# Stationary Schrödinger Equation in Momentum space

Given the time dependent equation: $$\partial_t\,\hat{\psi}(p,t) = \dfrac{p^2}{2\,m}\,\hat{\psi}(p,t) + \hat{\psi}(p,t)\star{\hat{V}(p)}$$

and forcing through some kind of separation: $$\hat{\psi}(p,t) = P(p)\,T(t)$$

I end up getting: $$\partial_t\,T(t)\,P(p)= \dfrac{p^2}{2\,m}\,P(p)\,T(t) + (P(p)\star{\hat{V}(p)})\cdot T(t) \\[12pt] \dfrac{\partial_t\,T(t)}{T(t)} = \dfrac{p^2/(2\,m)\,P(p)+ P(p)\star \hat{V}(p)}{P(p)}$$

thus the awkward equation $$C\,P(p) = p^2/(2\,m)\,P(p)+ P(p)\star \hat{V}(p)$$

Awkward because there is nothing to be solved in the equation. Something's wrong?

Also what's the meaning of $$C$$. Some kind of energy?

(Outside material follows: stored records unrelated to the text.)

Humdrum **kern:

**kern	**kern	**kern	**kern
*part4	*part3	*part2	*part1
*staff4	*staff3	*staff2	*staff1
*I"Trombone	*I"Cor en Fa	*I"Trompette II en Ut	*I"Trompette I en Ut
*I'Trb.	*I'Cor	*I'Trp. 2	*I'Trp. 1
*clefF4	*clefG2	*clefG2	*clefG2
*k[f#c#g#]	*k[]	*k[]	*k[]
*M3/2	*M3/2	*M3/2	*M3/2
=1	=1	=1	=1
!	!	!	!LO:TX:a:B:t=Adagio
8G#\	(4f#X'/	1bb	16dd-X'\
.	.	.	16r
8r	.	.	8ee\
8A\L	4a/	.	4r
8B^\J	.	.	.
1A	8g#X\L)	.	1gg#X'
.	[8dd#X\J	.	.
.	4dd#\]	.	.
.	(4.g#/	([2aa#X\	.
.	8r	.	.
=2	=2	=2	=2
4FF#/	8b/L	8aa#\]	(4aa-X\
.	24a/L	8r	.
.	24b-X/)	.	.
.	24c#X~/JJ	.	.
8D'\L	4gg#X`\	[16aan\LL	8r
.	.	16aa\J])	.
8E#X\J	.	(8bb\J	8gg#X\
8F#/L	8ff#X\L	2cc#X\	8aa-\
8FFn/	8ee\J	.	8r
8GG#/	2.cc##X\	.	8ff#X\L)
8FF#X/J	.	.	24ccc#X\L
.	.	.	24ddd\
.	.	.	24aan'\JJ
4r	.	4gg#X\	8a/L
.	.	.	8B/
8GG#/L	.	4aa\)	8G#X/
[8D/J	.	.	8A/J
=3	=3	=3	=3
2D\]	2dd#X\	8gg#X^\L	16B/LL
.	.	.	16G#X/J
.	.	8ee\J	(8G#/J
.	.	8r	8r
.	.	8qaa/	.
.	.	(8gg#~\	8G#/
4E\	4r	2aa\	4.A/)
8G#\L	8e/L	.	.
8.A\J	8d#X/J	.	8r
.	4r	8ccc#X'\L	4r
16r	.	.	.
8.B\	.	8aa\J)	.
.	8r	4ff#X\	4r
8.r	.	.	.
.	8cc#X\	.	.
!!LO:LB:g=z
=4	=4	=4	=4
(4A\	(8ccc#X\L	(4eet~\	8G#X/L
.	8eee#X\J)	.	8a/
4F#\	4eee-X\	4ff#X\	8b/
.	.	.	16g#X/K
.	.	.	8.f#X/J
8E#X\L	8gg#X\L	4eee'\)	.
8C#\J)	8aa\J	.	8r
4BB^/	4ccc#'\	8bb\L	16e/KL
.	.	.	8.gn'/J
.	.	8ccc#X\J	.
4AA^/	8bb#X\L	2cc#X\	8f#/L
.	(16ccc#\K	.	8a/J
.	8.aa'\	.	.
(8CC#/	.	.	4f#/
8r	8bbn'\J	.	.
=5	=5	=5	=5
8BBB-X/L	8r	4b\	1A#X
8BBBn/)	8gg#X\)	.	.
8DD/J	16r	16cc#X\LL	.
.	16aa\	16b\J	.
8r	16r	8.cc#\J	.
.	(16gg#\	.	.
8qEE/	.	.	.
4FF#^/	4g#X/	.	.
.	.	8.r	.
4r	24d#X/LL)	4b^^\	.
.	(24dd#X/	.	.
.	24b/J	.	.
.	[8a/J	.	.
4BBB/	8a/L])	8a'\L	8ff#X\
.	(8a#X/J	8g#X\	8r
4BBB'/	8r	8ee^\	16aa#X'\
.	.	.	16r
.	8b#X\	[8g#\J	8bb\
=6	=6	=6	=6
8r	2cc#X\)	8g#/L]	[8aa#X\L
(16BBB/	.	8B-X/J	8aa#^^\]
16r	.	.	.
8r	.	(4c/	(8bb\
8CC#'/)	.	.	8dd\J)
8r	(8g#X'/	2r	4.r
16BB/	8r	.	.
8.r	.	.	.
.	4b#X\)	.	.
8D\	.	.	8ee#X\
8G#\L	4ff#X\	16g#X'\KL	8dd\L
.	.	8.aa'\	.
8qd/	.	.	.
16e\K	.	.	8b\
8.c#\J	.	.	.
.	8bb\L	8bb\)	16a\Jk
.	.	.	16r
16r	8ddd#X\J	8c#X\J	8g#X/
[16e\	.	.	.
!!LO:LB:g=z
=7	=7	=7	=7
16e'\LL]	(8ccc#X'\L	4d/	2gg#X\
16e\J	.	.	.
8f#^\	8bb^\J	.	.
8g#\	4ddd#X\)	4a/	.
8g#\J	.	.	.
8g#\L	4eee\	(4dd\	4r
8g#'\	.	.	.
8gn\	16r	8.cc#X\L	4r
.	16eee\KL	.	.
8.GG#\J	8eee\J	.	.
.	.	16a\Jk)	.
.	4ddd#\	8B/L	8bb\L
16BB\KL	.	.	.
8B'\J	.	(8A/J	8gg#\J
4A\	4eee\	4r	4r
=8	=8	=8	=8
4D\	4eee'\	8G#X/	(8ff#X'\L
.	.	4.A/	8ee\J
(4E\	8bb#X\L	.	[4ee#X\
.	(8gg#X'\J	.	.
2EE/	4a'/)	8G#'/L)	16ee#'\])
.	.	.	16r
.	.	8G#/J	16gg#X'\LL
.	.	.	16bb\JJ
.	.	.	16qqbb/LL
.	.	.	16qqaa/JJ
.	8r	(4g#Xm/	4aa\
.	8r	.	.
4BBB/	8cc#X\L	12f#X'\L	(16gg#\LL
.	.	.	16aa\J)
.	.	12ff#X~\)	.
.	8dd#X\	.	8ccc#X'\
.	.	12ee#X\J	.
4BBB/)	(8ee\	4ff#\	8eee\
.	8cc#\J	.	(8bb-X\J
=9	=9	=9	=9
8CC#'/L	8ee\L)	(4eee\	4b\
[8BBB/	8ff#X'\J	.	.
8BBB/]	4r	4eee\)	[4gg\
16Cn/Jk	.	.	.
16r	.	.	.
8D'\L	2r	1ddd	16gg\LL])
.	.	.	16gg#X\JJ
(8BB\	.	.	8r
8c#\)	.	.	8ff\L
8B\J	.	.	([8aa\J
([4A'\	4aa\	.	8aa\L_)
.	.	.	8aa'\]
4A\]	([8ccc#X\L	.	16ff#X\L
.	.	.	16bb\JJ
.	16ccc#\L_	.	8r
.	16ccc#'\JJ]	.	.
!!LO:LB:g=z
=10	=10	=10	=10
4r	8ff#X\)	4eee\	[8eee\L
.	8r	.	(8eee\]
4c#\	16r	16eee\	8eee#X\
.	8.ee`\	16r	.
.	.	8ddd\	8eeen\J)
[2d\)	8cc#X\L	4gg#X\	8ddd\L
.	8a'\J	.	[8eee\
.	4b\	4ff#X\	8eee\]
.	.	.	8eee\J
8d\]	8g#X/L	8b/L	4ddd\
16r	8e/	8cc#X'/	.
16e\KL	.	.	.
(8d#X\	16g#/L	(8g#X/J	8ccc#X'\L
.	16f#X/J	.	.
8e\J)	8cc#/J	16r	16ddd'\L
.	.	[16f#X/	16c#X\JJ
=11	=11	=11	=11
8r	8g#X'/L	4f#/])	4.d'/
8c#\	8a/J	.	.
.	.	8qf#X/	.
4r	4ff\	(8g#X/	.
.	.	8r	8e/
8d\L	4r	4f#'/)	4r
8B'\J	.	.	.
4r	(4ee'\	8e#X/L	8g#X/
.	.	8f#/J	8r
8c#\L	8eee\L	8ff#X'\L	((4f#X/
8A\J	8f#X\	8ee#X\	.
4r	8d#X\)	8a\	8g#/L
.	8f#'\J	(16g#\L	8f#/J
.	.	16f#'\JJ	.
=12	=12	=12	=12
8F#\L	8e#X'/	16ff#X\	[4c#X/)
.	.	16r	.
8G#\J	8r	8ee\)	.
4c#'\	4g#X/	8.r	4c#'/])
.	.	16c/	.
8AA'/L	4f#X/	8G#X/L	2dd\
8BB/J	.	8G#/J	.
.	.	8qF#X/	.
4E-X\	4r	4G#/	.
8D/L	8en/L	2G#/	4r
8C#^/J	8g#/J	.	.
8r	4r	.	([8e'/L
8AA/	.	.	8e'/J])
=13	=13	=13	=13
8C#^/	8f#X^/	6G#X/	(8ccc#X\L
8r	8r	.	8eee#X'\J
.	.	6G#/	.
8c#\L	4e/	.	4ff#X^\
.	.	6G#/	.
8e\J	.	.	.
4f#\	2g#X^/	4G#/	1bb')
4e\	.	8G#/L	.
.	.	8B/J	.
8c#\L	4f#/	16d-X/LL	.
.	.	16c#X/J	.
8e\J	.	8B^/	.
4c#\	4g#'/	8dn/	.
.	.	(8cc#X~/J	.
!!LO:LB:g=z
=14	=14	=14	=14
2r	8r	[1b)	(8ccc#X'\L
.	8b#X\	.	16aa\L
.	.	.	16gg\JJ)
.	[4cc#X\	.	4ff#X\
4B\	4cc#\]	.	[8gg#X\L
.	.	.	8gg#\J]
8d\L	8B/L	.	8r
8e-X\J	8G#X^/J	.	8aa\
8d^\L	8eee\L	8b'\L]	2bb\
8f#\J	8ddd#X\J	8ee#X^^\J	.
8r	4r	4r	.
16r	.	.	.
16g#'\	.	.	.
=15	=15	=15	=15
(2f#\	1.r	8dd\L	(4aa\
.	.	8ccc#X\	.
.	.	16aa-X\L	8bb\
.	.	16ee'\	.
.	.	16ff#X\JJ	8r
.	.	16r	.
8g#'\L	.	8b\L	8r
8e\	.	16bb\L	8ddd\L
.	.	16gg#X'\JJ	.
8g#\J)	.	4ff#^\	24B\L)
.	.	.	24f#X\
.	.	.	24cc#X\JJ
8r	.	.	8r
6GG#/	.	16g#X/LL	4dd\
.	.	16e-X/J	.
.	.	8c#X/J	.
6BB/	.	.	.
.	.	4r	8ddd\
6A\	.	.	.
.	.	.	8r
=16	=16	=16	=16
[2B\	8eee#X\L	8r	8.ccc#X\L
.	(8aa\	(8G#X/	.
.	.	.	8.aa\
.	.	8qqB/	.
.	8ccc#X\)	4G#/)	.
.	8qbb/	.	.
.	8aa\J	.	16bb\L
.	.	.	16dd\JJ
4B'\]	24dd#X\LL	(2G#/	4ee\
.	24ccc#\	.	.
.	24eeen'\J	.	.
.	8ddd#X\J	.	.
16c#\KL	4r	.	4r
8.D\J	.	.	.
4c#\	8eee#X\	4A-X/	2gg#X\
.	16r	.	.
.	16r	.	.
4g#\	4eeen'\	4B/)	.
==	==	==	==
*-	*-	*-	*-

• If you include factors of $\hbar$ and solve $\partial_t T=CT$ you'll find the units of $C$ to agree with energy May 10 at 17:36

Here, $$\hat{V}(p)$$ is an operator that should be acting on $$\hat{\psi}(t,p)$$ and therefore that should be acting on $$P(p)$$. If $$\hat{V}(p)$$ simply multiplies the wavefunction by some function of $$p$$ and so does $$p^2/2m$$ then $$P(p)$$ can be anything and is not constrained by these equations.
For something like the simple harmonic oscillator, for example, the potential energy is proportional to $$x^2$$, and we recall that $$x=id/dp$$ in momentum space, so $$V$$ would be an operator and not a scalar (this is indeed true in general).
Note the factor of $$i$$ that should be present.